Adaptive manifold partial domain adaptation for fault transfer diagnosis of rotating machinery

Abstract

When the source domain has more fault types than the target domain, the traditional domain adaptation (DA) performance will degrade. Therefore, exploring partial domain adaptation to improve the accuracy of cross-domain fault diagnosis is significant. This work develops a novel adaptive manifold partial domain adaptation (AMPDA) approach for implementing the partial transfer fault diagnosis by decreasing the distribution discrepancy and adaptively learning global geometrical structures. Specifically, AMPDA first proposes the extraction method of the global geometrical structure by an affinity matrix.
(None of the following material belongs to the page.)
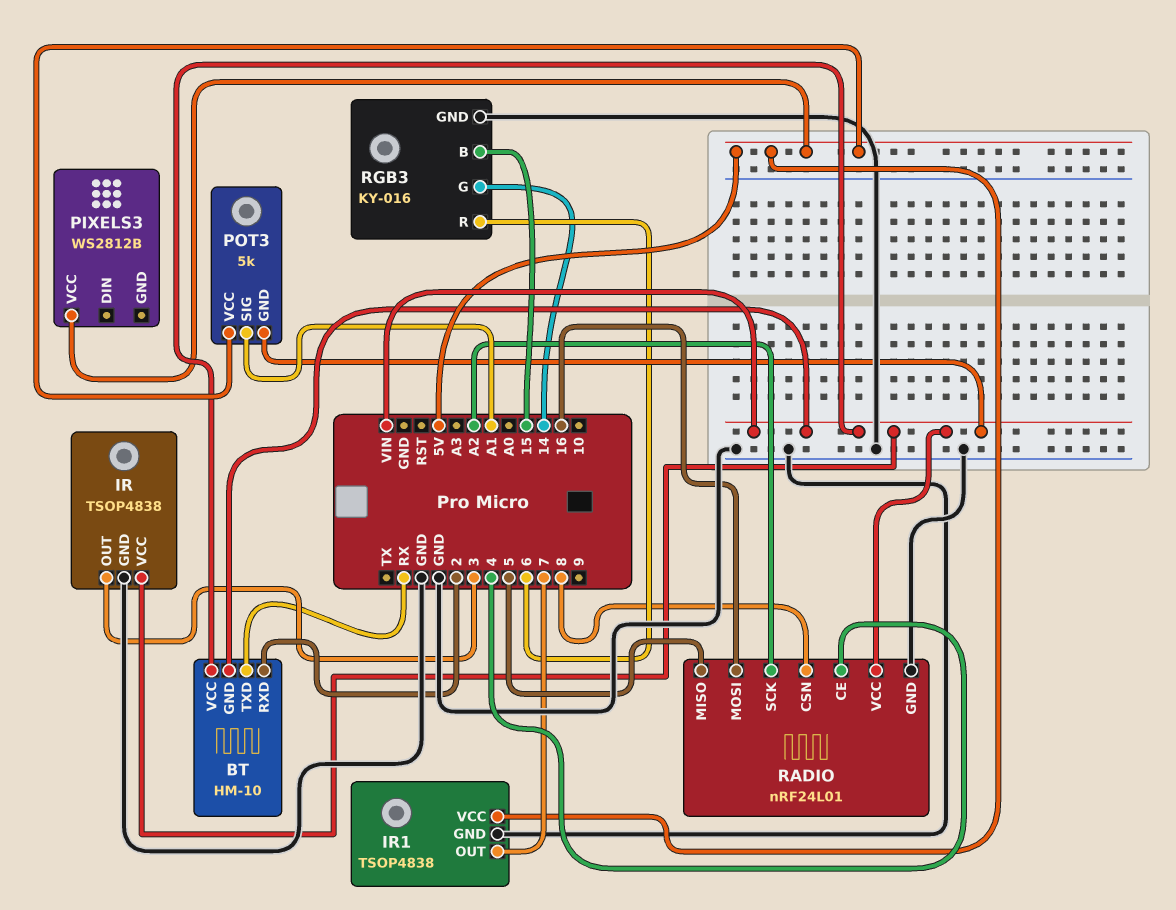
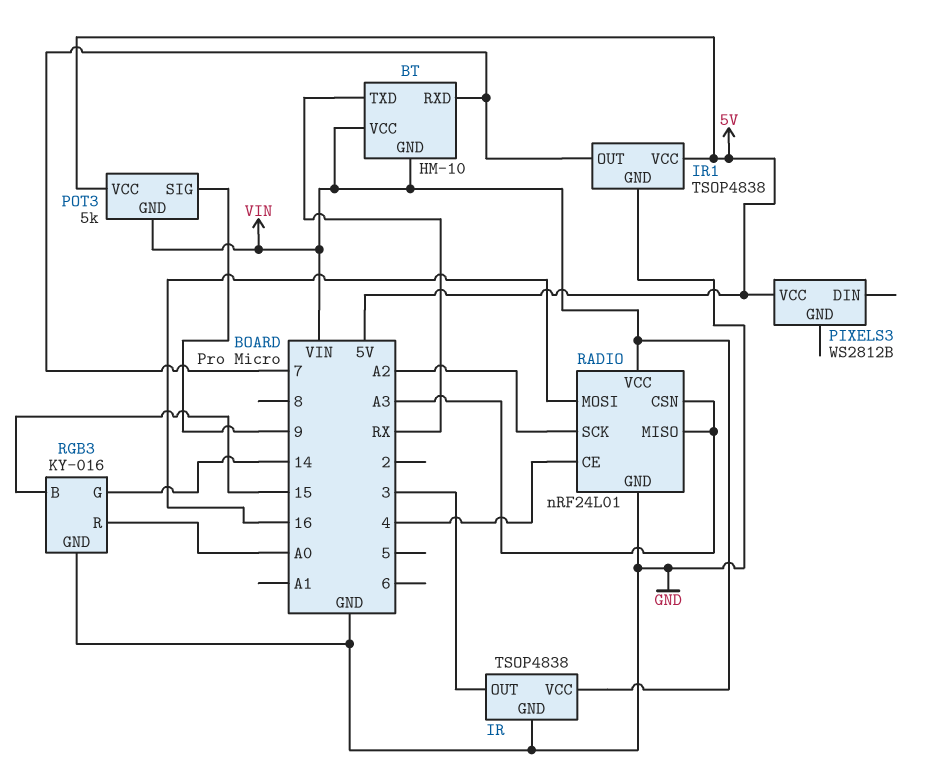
BT pin RXD: 2 -> 7
POT3 pin SIG: A1 -> 9
RADIO pin CSN: 8 -> A3
RADIO pin MISO: 5 -> A3
RGB3 pin R: 6 -> A0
Then, the two domains are aligned by decreasing the maximum mean discrepancy (MMD) between two classes. AMPDA applies the manifold regularization to the objective function of partial domain adaptation, adaptively changing the weight of the geometrical structure according to the feature mapping within the process aligning two domains. AMPDA can adaptively learn the global geometrical structure to reduce the man-made interference in the K-nearest neighbor and restrain negative transfer learning caused by forcing to keep the structure. AMPDA is successfully applied to partial transfer fault diagnosis of rolling bearings and planetary gearboxes with unlabeled target domain samples. The experimental results demonstrate that the AMPDA performs better than typical DA methods based on machine learning.